A ruling on the defense’s causation expert recently came down. Merck sought to bring in opinion that the plaintiff’s former dentist’s course of treatment may have been the cause of the injury, i.e. to provide an alternative theory to plaintiff’s contention that Fosamax caused her injury. The opinion testimony was to be based on admissions made by the plaintiff’s former dentist before a state disciplinary panel. The court ruled that the dentist’s statements were fair game for defense’s expert to rely upon to form an opinion. However, the court tempered this by limiting Merck from referring to the disciplinary nature of the proceeding so as to avoid prejudicing the fact-finder.
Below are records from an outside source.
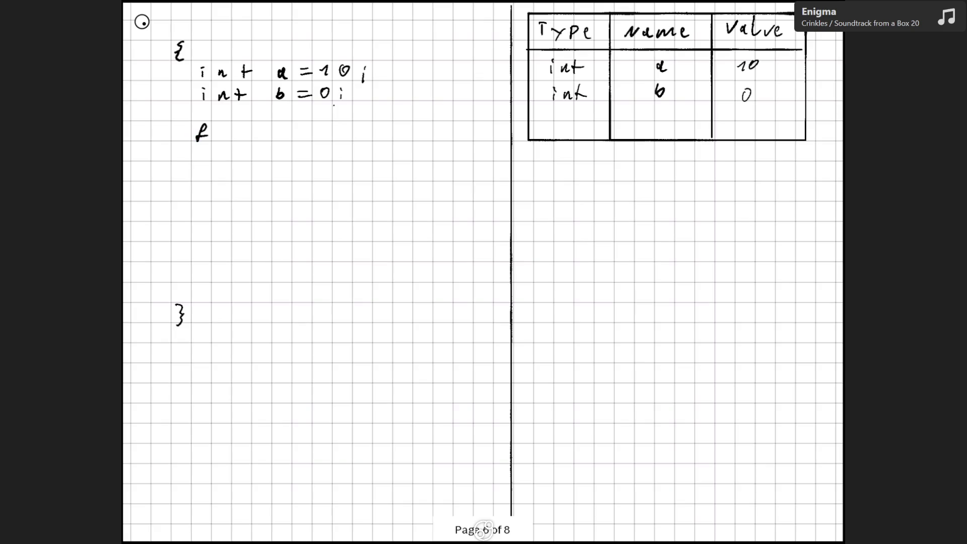
key("ctrl+z")
mouse_move(200, 135)
left_mouse_down()
mouse_move(199, 145)
mouse_move(239, 130)
mouse_move(245, 143)
left_mouse_up()
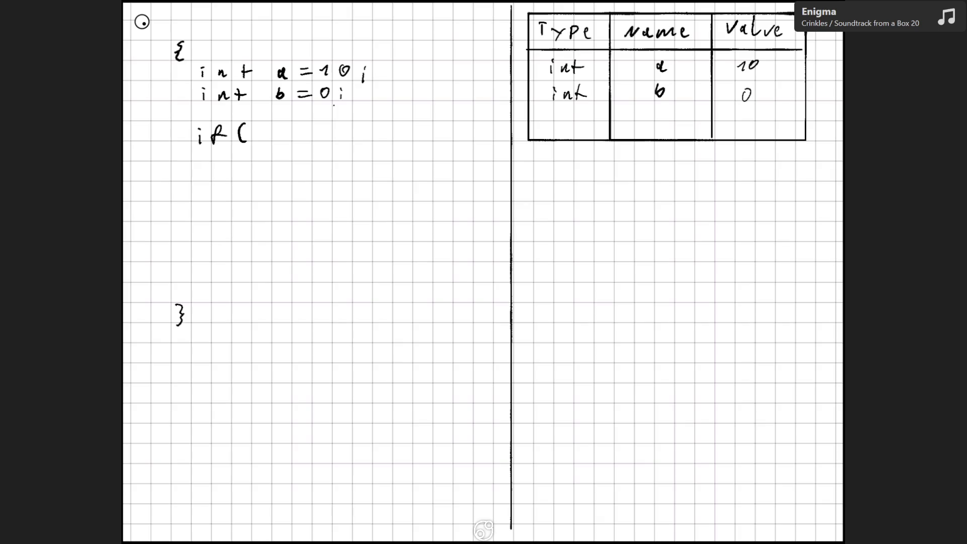
left_click_drag(264, 133, 306, 128)
left_click_drag(298, 135, 323, 137)
- Finish the condition with '& a <= 10)' and write 'b = a;' beneath it
left_click_drag(339, 140, 344, 122)
left_click_drag(337, 135, 348, 133)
It is not enough to simply pick an expert with an advanced degree and expect to carry the day. Good expert testimony will never make it to a jury unless the expert is able to provide a report that is comprehensive and properly designed to stand up to the other side’s challenges. This was recently demonstrated in a pharmaceutical products liability case against Wyeth, Inc. in West Virginia.
The defense moved to exclude one of plaintiff’s experts asserting the testimony did not meet the governing Daubert standard that expert testimony be reliable and helpful to a jury. The judge’s analysis was an in-depth check as to whether the opinions were indeed supported by facts. Despite submitting a two-hundred plus page report, the judge determined that the facts submitted in the report, though factually relevant to the case, did not supply a basis from which the conclusions could be drawn. Ruling in defense’s favor, the expert was excluded, severely damaging plaintiff’s case.
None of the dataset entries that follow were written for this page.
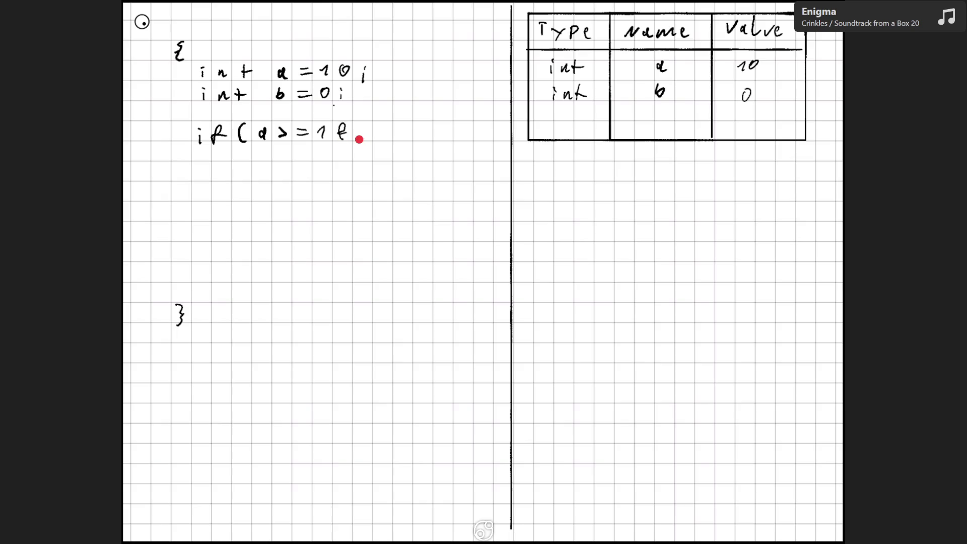
key("ctrl+z")
mouse_move(342, 135)
left_mouse_down()
mouse_move(337, 124)
mouse_move(344, 138)
mouse_move(405, 127)
left_mouse_up()
mouse_move(395, 134)
left_mouse_down()
mouse_move(445, 128)
mouse_move(460, 139)
left_mouse_up()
Plaintiffs’ expert witnesses are bound in most jurisdictions to provide opinions of causation that are based on a reasonable certainty. Many use the ‘reasonable degree of medical probability’ standard to require plaintiffs’ experts to provide testimony as to causation only when the expert takes a firm stance that the product in question was the cause.
The bar is not so high for defendants’ experts. A recent Nevada Supreme Court case rejected a plaintiff’s arguments that defendants’ experts should only be able to testify as to causation where there is a reasonable degree of medical probability.
At first blush, this rule seems to treat plaintiffs and defendants unequally. However, the rationale for allowing defendants’ experts more latitude in causation testimony reflects the system of assigning burdens. It is the plaintiff’s burden to prove and persuade the trier of fact of the causation element. The defendant’s testimony is offered to weaken the plaintiff’s case. Even if it provides an alternate explanation, the alternate explanation of causation, the defense never seeks to prove an alternate explanation of causation, but merely to prove the plaintiff’s explanation wrong.